Graphic, pictorial family biography
Craig Thompson while family were ginseng farmers. It's a very important ingredient in cooking. However, the actual process is quite arduous. However, as we much agricultural produce, there are many not only physical, medical and psychological stresses. Money was always a problem. Parental problems, constant moving. As a psychologist, I knew there would be problems, each person.

That was mother, father, 2 sons and a daughter. It is part an exploration of their lives. It is both an American story, the power of stereotypes, expectations. A perfect book illustrating listening, documenting and using words and pictures in a meaningful while.
Nancy S. (Barrington, IL)

Ginseng Roots written and illustrated by Craig Thompson
Craig Thompson is an award winning graphic novelist. This hard cover book is a compilation containing his comic book series relating to his unique experiences as it relates to Ginseng. Early childhood, coming of age, and family involvement in the Wisconsin Ginseng fields, part travel, part essays and political observations, along with cultural experiences are shared in comic book form with dialogue and detailed illustrations.

This was a learning experience for me as I am not an avid graphic novel reader. Digesting my experience upon completion, I dipped into something new and can sit back and say Wow I learned a great deal in this unique format.
Caroline

Leave the story, take the art
GINSENG ROOTS is ostensibly about Craig Thompson's unusual childhood job: For ten summers, forty hours a week, he, along with his brother, sister, and mom, harvested ginseng in their small town of Marathon, Wisconsin. China, Korea, and many other Asian countries prize ginseng root for its medicinal properties, and on the surface, ginseng is the star of this gorgeously illustrated sequential-art memoir.
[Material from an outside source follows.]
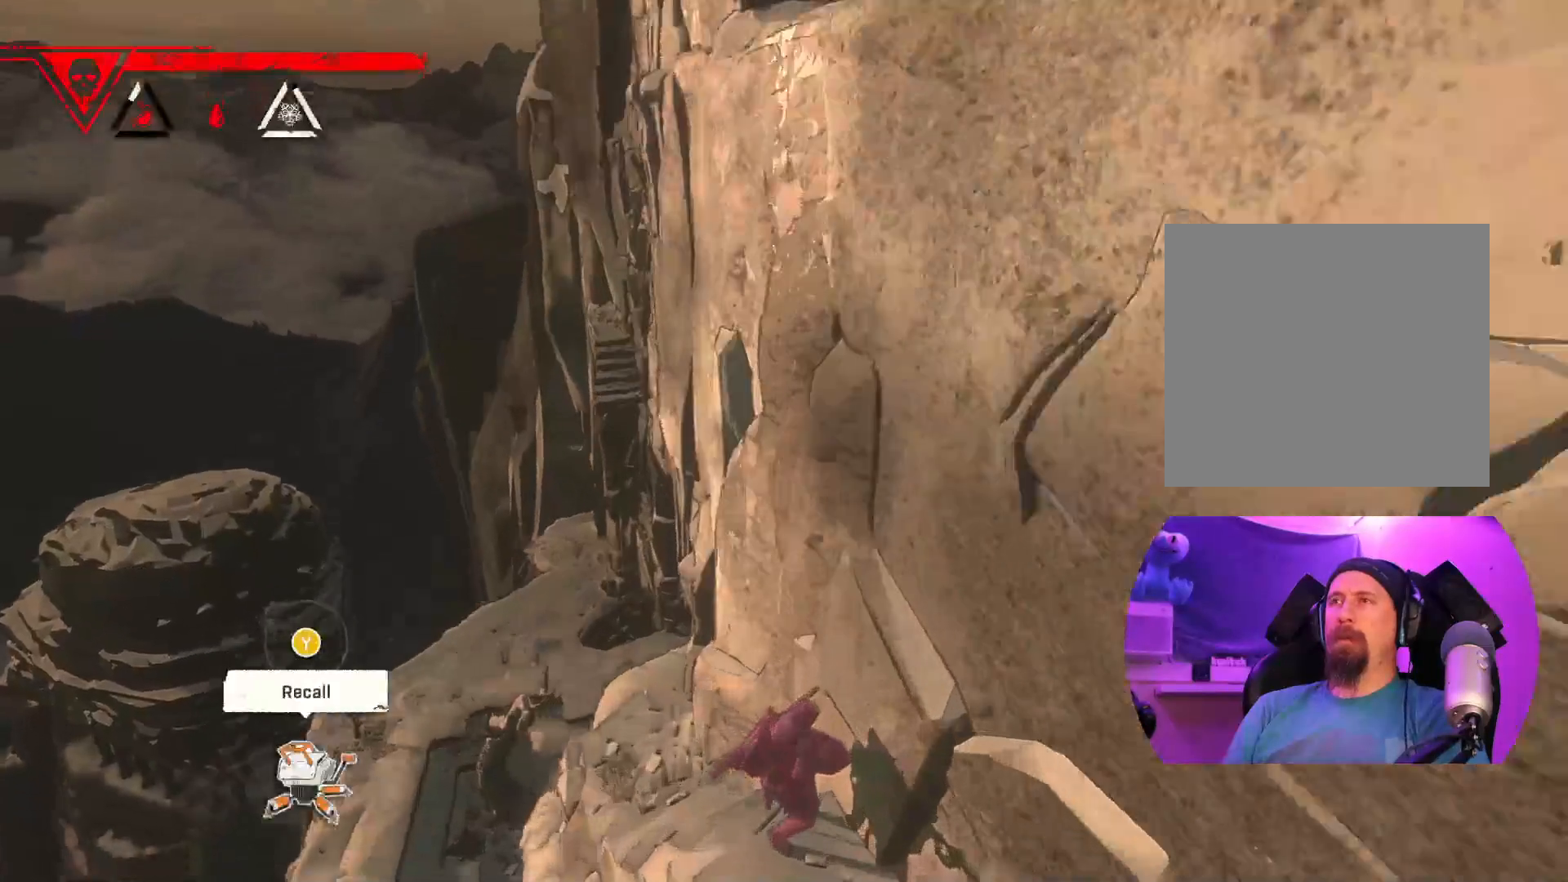
{"buttons": [], "left_stick": "center", "right_stick": "center", "events": [[267, "Y", "down"], [383, "Y", "up"]]}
But sadly, this book as a whole isn't a star. Thompson is a scattered writer, constantly veering away from memoir. Unable to decide what to share and what to leave out, he shared it ALL. Crammed into this book are numerous story lines and little details that are unrelated to ginseng, along with too many snoozy ginseng facts and transcribed interviews. This frenetic mix kind of works in the sense that GINSENG ROOTS offers something for every reader, and if one part is boring that boredom doesn't last long; a shift is around the corner. Thompson's goal isn't obvious, though, and it feels like he himself didn't know the goal and was figuring things out as he went along.

Nevertheless, GINSENG ROOTS is undeniably an achievement that shows off Thompson's artistic talent and dedication. The time commitment alone was a feat. Each page is a minutely detailed artistic wonder, and Thompson sank all the way down into his subject, spending three weeks in China and Korea getting into the nitty-gritty of ginseng and interviewing numerous people all over the place, both in those places and in Wisconsin. In a cute touch, Thompson had his brother, Phil, illustrate some panels, and it's fun to compare their artistic styles. But still, a clear through-line and tight organization is always better, as is understanding what readers genuinely want to know.

I haven't yet read Thompson's earlier memoir, BLANKETS, but it sounds like its subject matter naturally provided an organized plot line. That's what GINSENG ROOTS needed. As strange as Thompson's summer job was, there's barely a story in it. And ginseng doesn't easily open storytelling doors. Certain cultures have valued it for hundreds of years, and it has medicinal properties—like so much else in the natural world. Nothing Thompson tells readers about ginseng makes it obviously deserving of a book. Thompson admitted he had trouble figuring out what to write about for this second memoir. It sounds like the time has come for him to stop mining his life for stories and instead focus on fiction or even just on illustration alone.
Power Reviewer
Donna W. (Wauwatosa, WI)

Ginseng Roots
This book was part memoir, and part factual account of the ginseng industry. Also mixed in was some history of the Hmong and other Asian communities. While I learned a lot of information, it was hard to keep interested because it switched back and forth between memoir, and educational book. The story did not flow well, and this may have been partly because it was written in comic book form.